▸ WORK TO BE COMPLETED
Repeat every record below exactly, omitting any pictures.

▸ Electronic design automation data

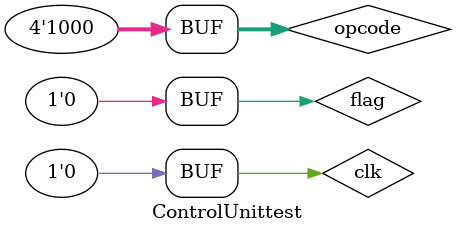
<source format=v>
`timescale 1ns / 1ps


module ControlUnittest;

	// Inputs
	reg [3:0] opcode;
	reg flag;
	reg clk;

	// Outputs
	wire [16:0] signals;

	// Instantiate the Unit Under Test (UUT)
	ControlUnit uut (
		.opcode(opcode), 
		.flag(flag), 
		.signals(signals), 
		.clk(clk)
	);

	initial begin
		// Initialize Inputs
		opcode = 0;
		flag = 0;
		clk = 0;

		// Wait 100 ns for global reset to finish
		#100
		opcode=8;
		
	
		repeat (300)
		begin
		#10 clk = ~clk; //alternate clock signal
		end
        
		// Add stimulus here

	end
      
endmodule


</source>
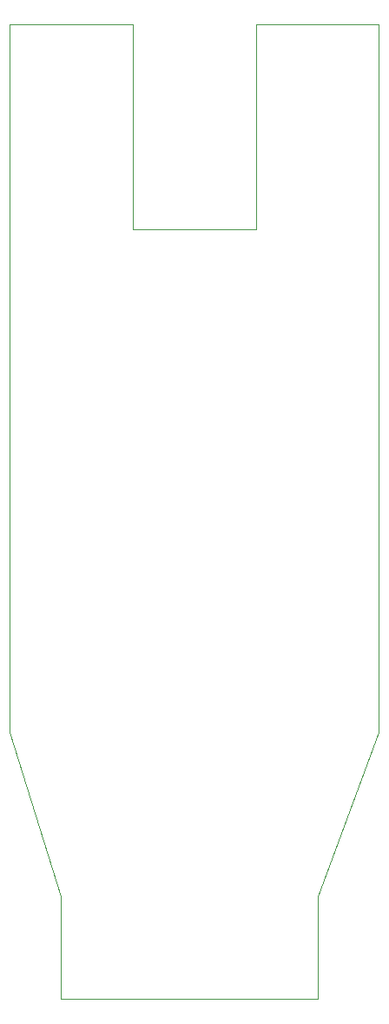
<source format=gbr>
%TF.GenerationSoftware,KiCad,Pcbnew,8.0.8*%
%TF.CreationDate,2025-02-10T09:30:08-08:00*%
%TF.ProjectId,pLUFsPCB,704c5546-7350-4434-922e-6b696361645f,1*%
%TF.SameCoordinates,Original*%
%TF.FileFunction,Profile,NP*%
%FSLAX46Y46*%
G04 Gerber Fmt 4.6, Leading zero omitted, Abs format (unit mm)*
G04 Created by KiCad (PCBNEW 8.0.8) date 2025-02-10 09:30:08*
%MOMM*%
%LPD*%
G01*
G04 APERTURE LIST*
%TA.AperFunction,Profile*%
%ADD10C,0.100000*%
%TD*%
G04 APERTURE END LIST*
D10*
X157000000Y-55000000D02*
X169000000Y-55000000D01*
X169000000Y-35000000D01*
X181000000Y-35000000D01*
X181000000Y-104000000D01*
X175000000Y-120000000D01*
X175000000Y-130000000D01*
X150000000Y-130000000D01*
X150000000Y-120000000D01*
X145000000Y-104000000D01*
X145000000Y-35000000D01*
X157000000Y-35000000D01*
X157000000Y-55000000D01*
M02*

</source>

▸ SOLVED EXERCISE
<source format=v>
`timescale 1ns / 1ps


module ControlUnittest;

	// Inputs
	reg [3:0] opcode;
	reg flag;
	reg clk;

	// Outputs
	wire [16:0] signals;

	// Instantiate the Unit Under Test (UUT)
	ControlUnit uut (
		.opcode(opcode), 
		.flag(flag), 
		.signals(signals), 
		.clk(clk)
	);

	initial begin
		// Initialize Inputs
		opcode = 0;
		flag = 0;
		clk = 0;

		// Wait 100 ns for global reset to finish
		#100
		opcode=8;
		
	
		repeat (300)
		begin
		#10 clk = ~clk; //alternate clock signal
		end
        
		// Add stimulus here

	end
      
endmodule


</source>
<source format=gbr>
%TF.GenerationSoftware,KiCad,Pcbnew,8.0.8*%
%TF.CreationDate,2025-02-10T09:30:08-08:00*%
%TF.ProjectId,pLUFsPCB,704c5546-7350-4434-922e-6b696361645f,1*%
%TF.SameCoordinates,Original*%
%TF.FileFunction,Profile,NP*%
%FSLAX46Y46*%
G04 Gerber Fmt 4.6, Leading zero omitted, Abs format (unit mm)*
G04 Created by KiCad (PCBNEW 8.0.8) date 2025-02-10 09:30:08*
%MOMM*%
%LPD*%
G01*
G04 APERTURE LIST*
%TA.AperFunction,Profile*%
%ADD10C,0.100000*%
%TD*%
G04 APERTURE END LIST*
D10*
X157000000Y-55000000D02*
X169000000Y-55000000D01*
X169000000Y-35000000D01*
X181000000Y-35000000D01*
X181000000Y-104000000D01*
X175000000Y-120000000D01*
X175000000Y-130000000D01*
X150000000Y-130000000D01*
X150000000Y-120000000D01*
X145000000Y-104000000D01*
X145000000Y-35000000D01*
X157000000Y-35000000D01*
X157000000Y-55000000D01*
M02*

</source>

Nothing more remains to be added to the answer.